A total of 501 083 HAV IgM results were retrieved, of which 16 423 (3.3%) were positive, 484 259 (96.6%) negative and 401 (0.1%) equivocal; and 34 710 HAV total antibody/IgG tests of which 30 675 (88.4%) were positive, 4 020 (11.6%) negative and 15 equivocal. Whereas IgM positivity was highest among the 1–4 year age group (33.5%) and lowest among patients >45 years (<0.5%), total antibody positivity ranged from its lowest level of 52.7% in the 1–4 year age group increasing to levels of >90% only after 25 years of age.
Anti-HAV total antibody testing within the South African public health sector demonstrates seroprevalence rates reach levels >90% only in adulthood, suggesting South Africa could be in transition from high to intermediate endemicity. Prospective studies with geographically representative sampling are required to confirm these findings and evaluate provincial and urban/rural heterogeneity.
Hepatitis A viral (HAV) infection is the leading cause of viral hepatitis globally . It is usually transmitted via the faecal/oral route through ingestion of contaminated food or water. Whereas exposure to HAV during early childhood is predominantly associated with asymptomatic infection, older children and adults often experience symptomatic disease; with increasing severity associated with increasing age.(1) Unlike hepatitis B or C viral infection, HAV disease is usually self-limiting and not associated with chronicity, it is nevertheless associated with considerable economic burden .
This was a cross-sectional descriptive study of routine laboratory data from the South African public health sector from 2005 to 2015. All anti-HAV serology results (IgM, IgG and total antibody) were extracted from the National Health Laboratory Service’s Corporate Data Warehouse (NHLS CDW), the central data repository of laboratory results within the public health sector in South Africa. Results were extracted according to test-set, qualitative result, date of testing, health facility, and patient demographic details, including name, surname, age, and sex. Each test episode was assigned a unique numerical identifier generated from the patient demographic details after which patient name and surname were deleted prior to analysis.

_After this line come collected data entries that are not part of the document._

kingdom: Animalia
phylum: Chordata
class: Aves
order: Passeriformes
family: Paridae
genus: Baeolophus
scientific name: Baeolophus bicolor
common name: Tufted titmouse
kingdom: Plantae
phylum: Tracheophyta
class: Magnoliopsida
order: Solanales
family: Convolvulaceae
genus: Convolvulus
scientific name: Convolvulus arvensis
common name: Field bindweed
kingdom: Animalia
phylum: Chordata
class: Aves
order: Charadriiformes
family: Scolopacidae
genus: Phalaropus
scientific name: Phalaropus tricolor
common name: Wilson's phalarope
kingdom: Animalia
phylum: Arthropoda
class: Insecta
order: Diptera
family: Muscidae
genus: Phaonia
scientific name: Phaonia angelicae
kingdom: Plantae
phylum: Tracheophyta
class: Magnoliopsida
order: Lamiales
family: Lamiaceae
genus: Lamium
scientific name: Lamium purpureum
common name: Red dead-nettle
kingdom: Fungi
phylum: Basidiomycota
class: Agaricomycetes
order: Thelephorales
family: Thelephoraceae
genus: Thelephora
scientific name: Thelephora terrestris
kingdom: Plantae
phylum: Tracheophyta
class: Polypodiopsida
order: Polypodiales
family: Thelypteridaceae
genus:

From 1 January 2005 to 31 December 2015 a total 523 393 specimens registered for HAV serology were retrieved from the NHLS data warehouse. Of the 520 847 registered specimens that met the inclusion criteria, 501 083 were anti-HAV IgM results (459 992 with a registered age or date of birth) and 34 710 anti-HAV total antibody results (31 160 with a registered age or date of birth). A total of 14 946 specimens had both anti-HAV IgM and total antibody test results.
This study represents the largest description of HAV seroprevalence within South Africa to date. Using routine laboratory data, hepatitis A testing patterns, acute infection and seropositivity rates within the public health sector are described and the level of endemicity gauged.
A number of important limitations exist regarding this study. Data from NHLS CDW was used which reflects testing practices within the South African public health sector only. This analysis may therefore not necessarily reflect the population as a whole as more affluent sectors of South African society would not have been included. Approximately 20% of the South African population engage with the private health sector , and this component of the population is likely to have a much lower infection rate as a result of private vaccination practice and better living conditions. When infection does occur within the private sector, it is likely to arise at an older age with a greater proportion of infections associated with symptomatic disease. It is important to note that clinical data, including patient socio-economic status, is not captured within the NHLS CDW thereby precluding a description of these variables and their association with HAV seroprevalence within the South African public health sector.